- The paper introduces a reranking-based generation method that improves summary coverage and faithfulness using preference tuning.
- It demonstrates that language model-based metrics outperform traditional metrics, validated by a new human-annotated testbed.
- DPO+RR achieves the highest performance in both coverage and faithfulness compared to zero-shot and prompting-based methods.
Reranking-based Generation for Unbiased Perspective Summarization
Introduction
The paper "Reranking-based Generation for Unbiased Perspective Summarization" addresses the challenges of creating summaries that faithfully represent diverse perspectives, particularly in political contexts. It critiques existing evaluation frameworks, which often rely on traditional metrics like ROUGE and BERTScore without validating their applicability to perspective summarization. The authors propose a new testbed for evaluating metric reliability using human annotations and demonstrate that LLM-based metrics outperform traditionally used methods. The paper highlights reranking-based generation methods, supplemented by preference tuning, as effective strategies for improving the coverage and faithfulness of summaries.
Identifying Reliable Metrics
Metric Definition and Evaluation
To evaluate the efficacy of existing metrics for perspective summarization, the authors construct a benchmarking test set using human annotations. This involves highlighting key excerpts from documents and paraphrasing these excerpts into concise key points. They assess coverage (including all key points) and faithfulness (excluding unsupported content). The authors argue that LLM-based metrics such as AlignScore and prompting-based scoring methods serve as strong evaluators, while traditional metrics underperform. The evaluation framework is critical for benchmarking improvement capacities in summarization models.
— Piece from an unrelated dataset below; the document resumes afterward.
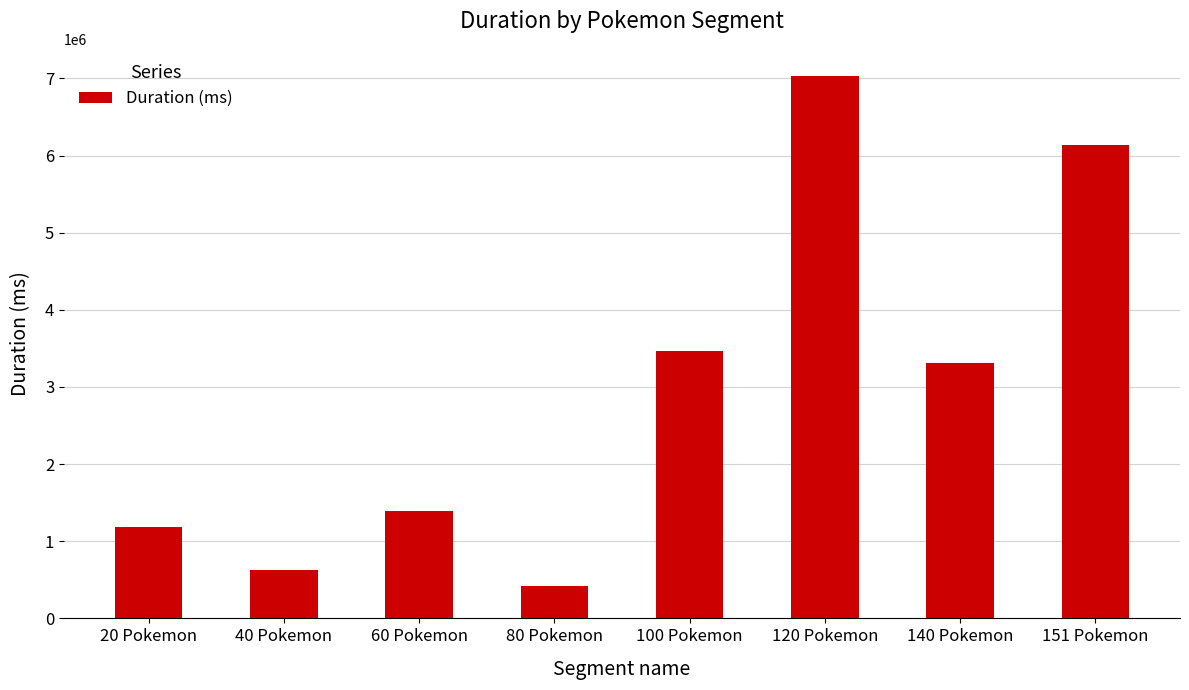

List the labels in order of value, smallest first.

80 Pokemon, 40 Pokemon, 20 Pokemon, 60 Pokemon, 140 Pokemon, 100 Pokemon, 151 Pokemon, 120 Pokemon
Figure 1: Pipeline for curating the synthetic testbed for metric evaluation. Annotators extract the most important excerpts Et,θ​.
Evaluation of Summarization Methods
Methods Explored
The paper explores several methods for generating perspective summaries:
- Prompting-Based Approaches: Techniques like Multi-Agent Debate and Self-Refine improve factual consistency via iterative generation and self-feedback.
- Mechanistic Approach: PINE modifies attention to focus on key input segments, attempting to mitigate biases.
- Reranking Generations: Selection of the best summary from multiple generated candidates using proxy metrics.
Preference Tuning
Utilizing Direct Preference Optimization (DPO) and reranking-generated data enhances summary generation by refining models based on synthetic data. This approach shows improvements in faithfulness, indicating that even without large-scale labeled data, these methods can facilitate effective summarization.

Figure 2: Automatic evaluation results. Higher values indicate better performance for Score (Bars), while lower values are better for Ranking (Lolipops). Coverage scores range from 1 to 5, while faithfulness scores lie in the interval [0,1]. DPO+RR achieves the highest scores and best average rank, followed by Reranking. Other methods show similar performance in both coverage and faithfulness.
Results
Automatic Evaluation
The paper finds that reranking-based methods outperform others, including prompting frameworks. DPO+RR achieves the highest performance across both coverage and faithfulness attributes, with significant gains compared to zero-shot inference methods. Reranking mechanisms reveal the importance of evaluating multiple generation outputs, especially in political perspective summarization.
Human Evaluation
Human evaluations corroborate automatic results, showing DPO+RR's superiority in both coverage and faithfulness. This process emphasizes the importance of using human judgment alongside automatic metrics for more reliable evaluation in complex summarization tasks.
Analysis and Discussion
Summary Characteristics
The generated summaries' characteristics were analyzed, focusing on key point inclusion, abstractiveness, and summary length. Reranking methods show a balance between abstractiveness and faithfulness, unlike PINE, which tends towards more extractive summaries.
Ablation Studies
Prompting-based methods consistently underperform compared to reranking-based strategies. Increasing agents and rounds in Multi-Agent Debate improves coverage but not faithfulness, demonstrating that reranking remains preferable even in high-resource settings.





Figure 3: Debate performance across varying agent counts and debate rounds.
Conclusion
The paper highlights the limitations of traditional summarization metrics and proposes reranking-based generation as an effective strategy for unbiased perspective summarization. By identifying reliable metrics and demonstrating the success of preference tuning on synthetic data, the paper advances methodologies for high-quality summary generation, especially in politicized contexts. Future research could explore these methods' applicability to varied domains beyond political perspectives.